Title: "In the Prayers of David: Psalm 5 - The Steadfast Love of the Lord" (This combines the sermon series title with the specific Psalm being addressed, highlighting the central theme.)
Summary: This sermon, part of a summer series on "the prayers of David," explores Psalm 5, emphasizing the steadfast love of the Lord (HESED) as its central theme and crucial for understanding salvation and life. David, in distress and facing opposition, suffering, and danger, serves as an example of how to respond. The Psalms remind believers that life is warfare and that they face a personal, powerful, and determined enemy.
The message highlights David's earnest seeking of the Lord in prayer, which involves not only spoken "words" but also "groaning" (things too deep for words) and a "loud and desperate crying out". David reasons with God based on God's righteous and holy character, acknowledging that God "does not delight in wickedness" and "hates all evildoers". This reasoning leads to a crucial realization: humans themselves are guilty of evil, making their only hope for approaching God the "abundance of your steadfast love" (HESED). This HESED is defined as God's "sovereign covenantal undeserved abundant favor and kindness", enabling entry into God's house and leading to humble, reverent worship.

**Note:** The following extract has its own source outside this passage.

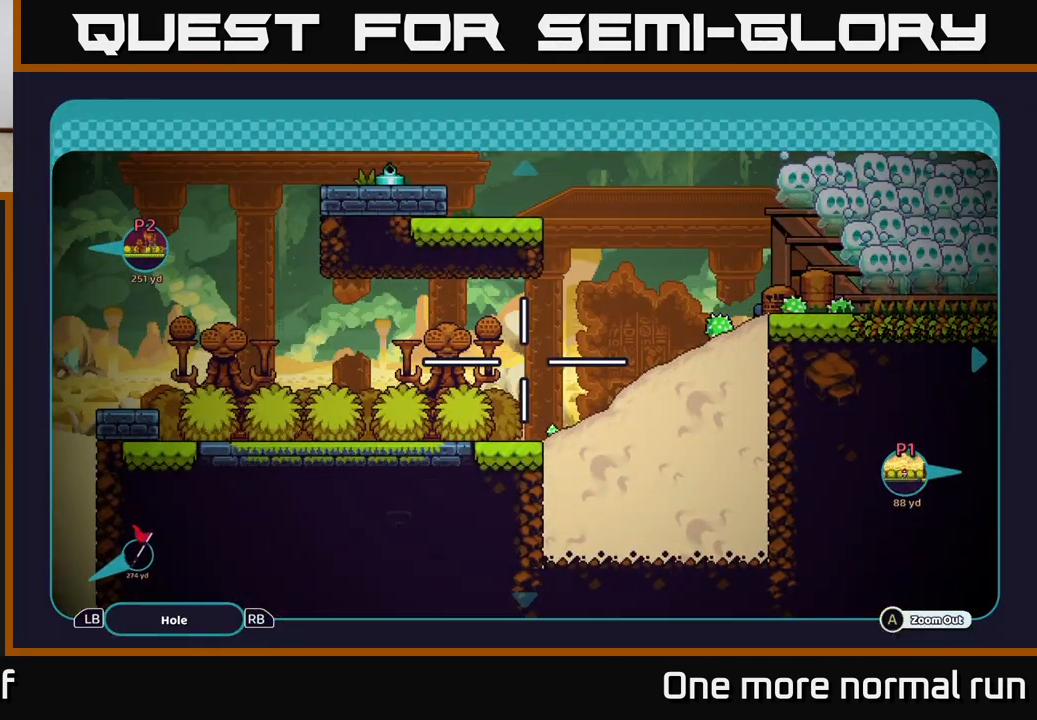
{"dt_ms": 500, "buttons": [], "left_stick": "center", "right_stick": "center", "button_events": []}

The sermon clarifies that the primary opposition for Christians is not human beings but Satan and his minions, against whom imprecatory prayers (prayers against enemies) should be directed, while human enemies should be loved and prayed for. Regardless of specific prayer answers, the most important thing is to find refuge and rejoice in the Lord, trusting Him in all circumstances, including suffering, opposition, and trials. The message concludes by cautioning against three common mistakes regarding the enemy: complacency (thinking one has no enemy), mistaking human beings for the real enemy, and living in fear or dread. The ultimate truth and refuge is that Jesus fulfilled Psalm 5, faced undeserved enemies, and defeated the enemy at the cross, providing an effective refuge for believers.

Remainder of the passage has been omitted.